Taking physical possession of the property is a very important step in a property transaction. Therefore, it is necessary for the purchaser to inspect the property at least a day prior to the date of registration to make sure that the property is free from occupation of any stranger and there is no hurdle to get possession of the property upon purchase.
In some cases, the property could have been under occupation of persons other than the owner/vendor like tenant or leaseholder, trespasser, etc. Irrespective of such occupancy by strangers, the vendor should be insisted upon to deliver vacant physical possession of the property at the time of registration so that the purchaser could exercise his right over the property and  take possession of the same immediately upon purchase and put his lock for the building.
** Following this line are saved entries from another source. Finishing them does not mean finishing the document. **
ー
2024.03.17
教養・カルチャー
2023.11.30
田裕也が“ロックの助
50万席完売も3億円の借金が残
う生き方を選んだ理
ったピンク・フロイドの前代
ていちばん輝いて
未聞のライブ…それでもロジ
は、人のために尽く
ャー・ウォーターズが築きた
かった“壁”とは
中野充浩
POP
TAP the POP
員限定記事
In case of vacant sites, it is always  safe to fence such  sites immediately upon purchase, though it is a little expensive. In the alternative, the purchaser may display a board on a prominent place of the site clearly indicating that “This property belongs to  XYZ. Trespassers will be prosecuted”.
Periodical visits to the site are necessary to detect and prevent encroachment.
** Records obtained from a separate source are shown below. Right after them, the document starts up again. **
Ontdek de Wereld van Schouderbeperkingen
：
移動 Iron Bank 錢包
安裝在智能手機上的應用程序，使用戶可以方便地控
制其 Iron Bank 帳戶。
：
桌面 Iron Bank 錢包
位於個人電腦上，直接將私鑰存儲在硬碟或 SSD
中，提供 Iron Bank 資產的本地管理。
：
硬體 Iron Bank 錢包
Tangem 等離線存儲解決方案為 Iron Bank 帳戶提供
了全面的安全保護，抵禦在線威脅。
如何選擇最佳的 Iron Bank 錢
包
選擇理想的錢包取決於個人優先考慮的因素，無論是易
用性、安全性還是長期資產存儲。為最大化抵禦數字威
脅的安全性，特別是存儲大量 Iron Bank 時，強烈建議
Once a property is purchased, the purchaser is duty bound to make all the statutory payments due on the property to Government and other agencies. Therefore, the purchaser is to get confirmed whether property tax and other levies payable to Municipal authorities, BWSSB, BESCOM, etc.,  are paid up-to-date and upon finding that any payment is outstanding, either he has to make such payment himself or insist upon the vendor to effect such payments. For this purpose, the purchaser has to collect and verify the latest property tax paid receipt and all the relevant statutory payment receipts from the seller and upon visiting the concerned tax/revenue offices.
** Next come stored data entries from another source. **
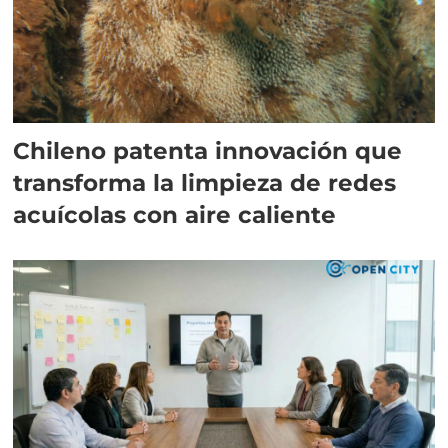
Chileno patenta innovación que
transforma la limpieza de redes
acuícolas con aire caliente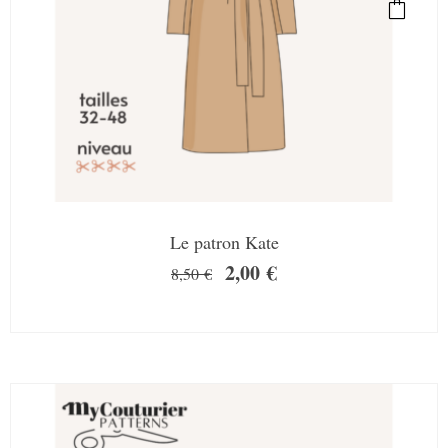
Le patron Kate
2,00
€
8,50
€
SALE!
Once the registration of the sale deed is concluded, the purchaser has to ensure that the Khatha of the property standing in the name of the vendor in the records of the concerned local authority is transferred to his name. For such a transfer, both the seller and purchaser have to sign the application for transfer of Khatha and it is better that such an application is prepared and signed at  the time of executing  the sale deed itself to avoid complications at a later date. The application for Transfer of Khatha along with a copy of the sale deed, duly filled is to be submitted before concerned authority within whose jurisdiction the subject property falls.
The Local bodies transfer the Khatha in the name of the purchaser upon collecting transfer fee which is, generally 2%, of the stamp duty paid on the Sale Deed and issue written confirmation of transfer in the name of the purchaser. Usually, the Local bodies  reassess the property and issue assessment notice in the name of the purchaser. The tax paid receipt should be in the name of the owner.


Once Khatha is transferred, steps for getting the water and power connections registered in the name of the purchaser are to be initiated. For this purpose, careful verification of the receipts issued by the concerned authorities for the deposit and charges in favour of the vendor is necessary to make sure that such receipts stand in the name of the seller. A letter of No Objection addressed to the concerned authorities by the seller for such transfer of water and power connections and the deposits made there under in the name of the purchaser is also necessary. The purchaser, along with the letter of No Objection from the seller and the latest Khatha Certificate has to apply to the appropriate authorities for effecting such a  transfer in his name at the earliest. Upon consideration of such a request, the authorities will issue a written communication intimating the transfer of water and power connections and the deposits in the name of the purchaser.

Though the above mentioned actions are simple in nature, to have peaceful possession and enjoyment of the property purchased compliance with these is necessary.